Sunday, December 29, 2013

Book 127: Turn Right at Machu Picchu

Every time I read a book like this or Bill Bryson's A Walk in the Woods, I feel like I could totally go hiking for several days and almost feel inspired to do it except for the pesky sleeping outside and carrying a tent on my back part of it.  Give me Hawaii - spend the day hiking, and then return to a nice hotel with a shower and dinner in the evening, and hike somewhere else the next day.
Anyway, Mark Adams has worked for travel adventure magazines for a good portion of his life though he has never actually had a travel adventure.  His wife is from Peru and he has visited numerous times, but he hasn't been to the big tourist attraction or ancient ruins of Machu Picchu.  However, he feels inspired to do something and with the 100 year anniversary of the "discovery" of Machu Picchu looming, he decides to hike in Peru and document the trip (this book is a few years old since this discovery was in 1911).
The book is a nice mix of the known history of the Incans, especially around the time of the invasion, mixed with the history of the exploration of its forests and jungles as explorers became more interested.  In some cases the sites these exploreres "discovered" actually had people living on them so they had never been lost per se, but consciousness and interest was raised once the spot light was turned on them.  He also sheds light on Hiram Bingham III, the son of a family of missionaries who wants to make a mark on the world.  He has become a rather controversial figure, and Adams does a relatively good job of balancing the man with the legend, and showing why he has fallen out of favor while also highlighting some of the good he accomplished.

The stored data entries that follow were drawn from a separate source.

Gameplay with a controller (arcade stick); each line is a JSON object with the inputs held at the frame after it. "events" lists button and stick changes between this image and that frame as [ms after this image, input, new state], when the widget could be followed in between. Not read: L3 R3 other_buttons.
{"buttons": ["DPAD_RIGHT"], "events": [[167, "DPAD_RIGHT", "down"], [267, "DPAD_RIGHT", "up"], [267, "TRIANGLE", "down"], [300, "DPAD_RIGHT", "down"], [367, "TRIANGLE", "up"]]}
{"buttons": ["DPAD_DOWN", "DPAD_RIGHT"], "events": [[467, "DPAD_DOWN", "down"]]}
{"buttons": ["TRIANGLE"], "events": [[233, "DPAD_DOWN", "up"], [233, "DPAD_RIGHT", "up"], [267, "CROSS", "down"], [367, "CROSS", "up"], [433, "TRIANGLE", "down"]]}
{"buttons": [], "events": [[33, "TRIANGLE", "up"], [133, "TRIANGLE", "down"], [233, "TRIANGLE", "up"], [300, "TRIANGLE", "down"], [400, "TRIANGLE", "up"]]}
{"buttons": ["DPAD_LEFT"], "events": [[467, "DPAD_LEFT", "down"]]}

Overall, I thought it was a very informative book and while it doesn't seem anyone is quite agreed yet on what Machu Picchu represents (different theories at different times have included the last city of the Incas that they retreated to, a summer estate, the end of pilgrimage), he does present and make a case for some the more plausible theories.  He also does a good job with deprecating humor as he is clearly out of his depth compared to his guide that has hiked this trails so many times.  As I said, it does make me want to explore at least parts of the trail and see it for myself but I just don't think I have the living out of a backpack thing in me, at least when it's for vacation and pleasure.